§ **Assignment**
Filter the data below so that only the lines containing the string "Cottbus" remain, and copy each of those lines. Treat the match as case-sensitive.

(Data drawn from a dataset)
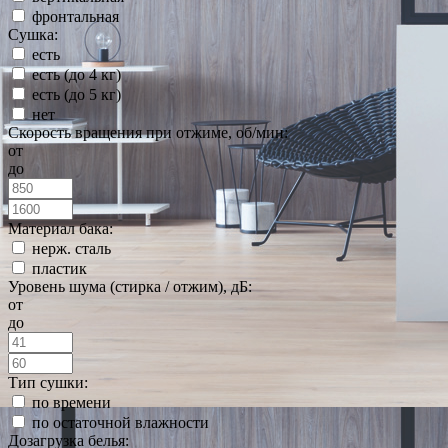
фронтальная
Сушка:
есть
есть (до 4 кг)
есть (до 5 кг)
нет
Скорость вращения при отжиме, об/мин:
от
до
Материал бака:
нерж. сталь
пластик
Уровень шума (стирка / отжим), дБ:
от
до
Тип сушки:
по времени
по остаточной влажности
Дозагрузка белья:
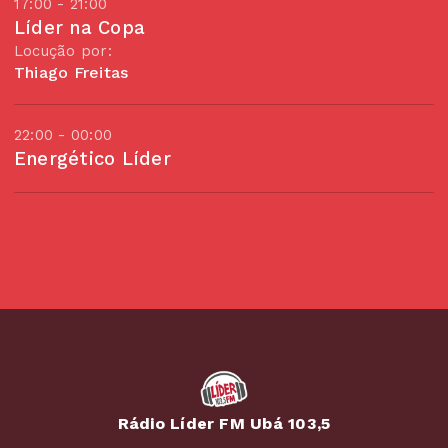
17:00 - 21:00
Líder na Copa
Locução por:
Thiago Freitas
22:00 - 00:00
Energético Líder
Rádio Líder FM Ubá 103,5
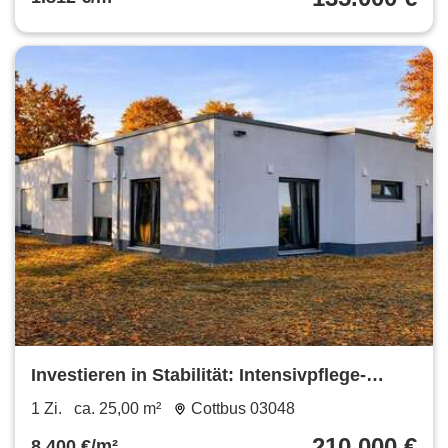
Investieren in Stabilität: Intensivpflege-
Apartment in Cottbus mit 5,5%
1 Zi.
ca. 25,00 m²
Cottbus 03048
Bruttomietrendite!
210.000 €
8.400 €/m²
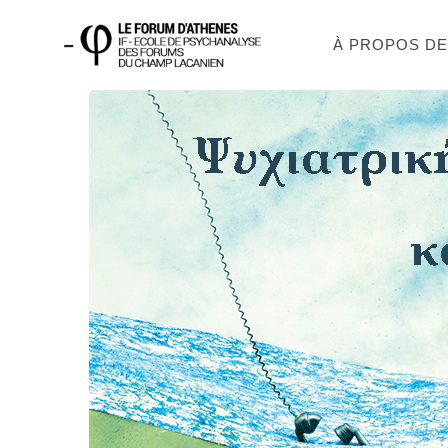
À PROPOS D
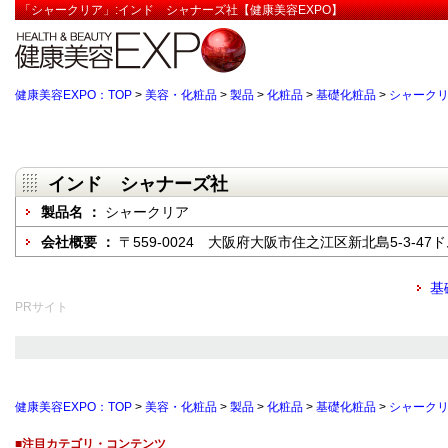
「シャークリア」:インド シャナーズ社【健康美容EXPO】
健康美容EXPO：TOP
>
美容・化粧品
>
製品
>
化粧品
>
基礎化粧品
>
シャーク
インド シャナーズ社
製品名 ：
シャークリア
会社概要 ：
〒559-0024 大阪府大阪市住之江区新北島5-3-47
基
PRサイト
健康美容EXPO：TOP
>
美容・化粧品
>
製品
>
化粧品
>
基礎化粧品
>
シャーク
■注目カテゴリ・コンテンツ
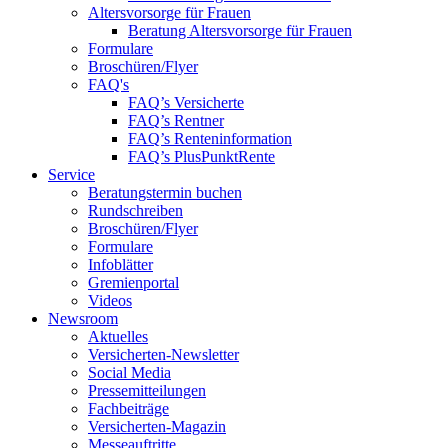
Altersvorsorge für Frauen
Beratung Altersvorsorge für Frauen
Formulare
Broschüren/Flyer
FAQ's
FAQ’s Versicherte
FAQ’s Rentner
FAQ’s Renteninformation
FAQ’s PlusPunktRente
Service
Beratungstermin buchen
Rundschreiben
Broschüren/Flyer
Formulare
Infoblätter
Gremienportal
Videos
Newsroom
Aktuelles
Versicherten-Newsletter
Social Media
Pressemitteilungen
Fachbeiträge
Versicherten-Magazin
Messeauftritte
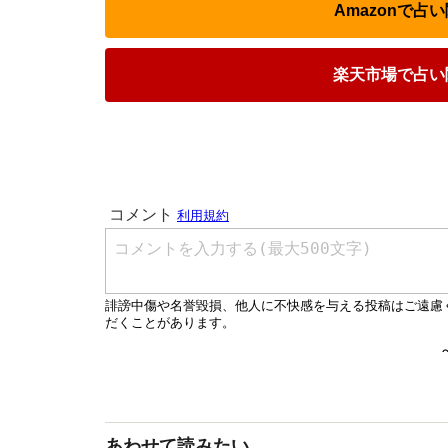
Amazonで
楽天市場で占い
あわせて読みたい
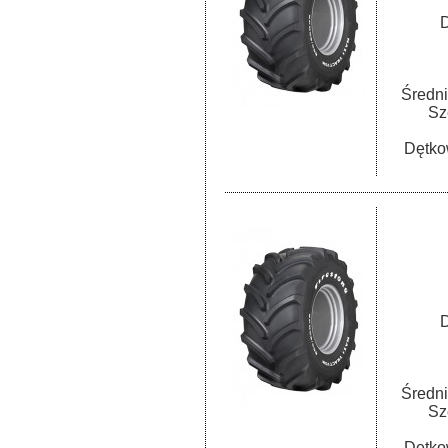
D
Średni
Sz
Dętko
D
Średni
Sz
Dętko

§ **Result for this task**
Apartment in Cottbus mit 5,5%
Cottbus 03048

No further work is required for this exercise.